In the past, it was defined as the study of crude drugs of plant and animal origin [2,3], but such broad description can't cope with the increasing specialization in all life sciences and especially in the pharmaceutical field. In fact, pharmacognosy is a multidisciplinary science that developed over the years and adapted itself with the continuously changing environment and the challenges of the future [4]. Thus recently, it incorporates different area of science including science of biogenic drugs, modern analytical techniques, quality control of herbal products, pharmaceuticals, poisons, medicinal foods [1], purified active extracts, fractions [5], essential oil isolation and characterization [6-8], and even application of molecular docking techniques [9].
Pharmacognosy originated from dealing with taxonomy and morphology of crude drugs, to focus on isolation and structure elucidation of active constituents, and then recently start concerning with the potential biological activity of crude drugs, which can result in discovering novel lead drugs for certain disease or even new unknown biological activities [4].
By the discovery of DNA structure in 1953, all life sciences were affected with special impact on molecular biology. This led to the generation of many interdisciplinary sciences such molecular pharmacognosy. The term molecular pharmacognosy was first introduced at 1995 by professor Lu-qi Huang – professor of Pharmacognosy at the institute of Chinese materia medica, China. He proposed three theoretical bases for molecular pharmacognosy. First, it brought biologically related branches as pharmacognosy into a molecular level. Secondly, pharmacognosy combined both crude drugs that contain DNA in their cells and molecular biology that is based on DNA as its material base. Thirdly, the study level of crude drugs in pharmacognosy developed from organism, tissue, organ, and cell into genetics. Thus the development of pharmacognosy was closely related to molecular biology, promoting the study of pharmacognosy into a molecular level [10].
Many techniques of molecular biology are applied to pharmacognosy, such as molecular markers, recombinant DNA, gene chip technique that is used for gene expression profiles and construction of genomic library and also elicitors which are compounds stimulating plant defense and thus can be used to increase secondary metabolites production [11].
Molecular pharmacognosy is concerned with distinguishing the genuine drugs from the false ones to solve the problem of variety confusion, assessment of drug quality and thus excellent varieties can be researched and cultured for high yield, maximum quality and fast growth [10]. Molecular markers with important traits can be searched and undergo breeding [4]. Molecular pharmacognosy is also concerned with gene regulation of metabolic pathway as an attempt to improve the content of active constituents and the quality of herbal drugs [10].

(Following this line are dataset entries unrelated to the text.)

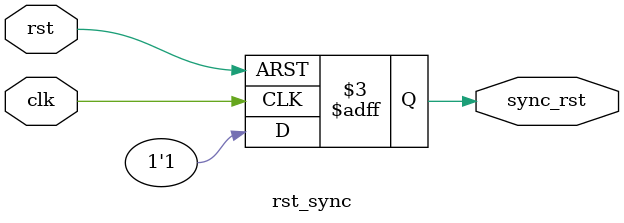
<source format=v>
module rst_sync (clk,rst,sync_rst);

input      clk;
input      rst;
output reg sync_rst;

always @(posedge clk, negedge rst)
begin
   if(~rst)
   begin
      sync_rst <= 1'b0;
   end
   else
   begin
      sync_rst <= 1'b1;            
   end
end

endmodule

</source>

Thus the ultimate goal of this editorial article is to highlight the role of molecular pharmacognosy, that extends from study of molecular taxonomy, phylogenetic evolution of medicinal plants and animals, conservation of endanger species, molecular identification of medicinal raw materials, controlling metabolic pathways and biosynthetic regulation of secondary metabolites in plants, conservation of biodiversity, genetic engineering, tissue culture technology, production of pollution free medicinal plants [10], to transforming the term “Pharmacognosy” to be a molecular science that explores naturally occurring structure-activity relationships with a drug potential [4].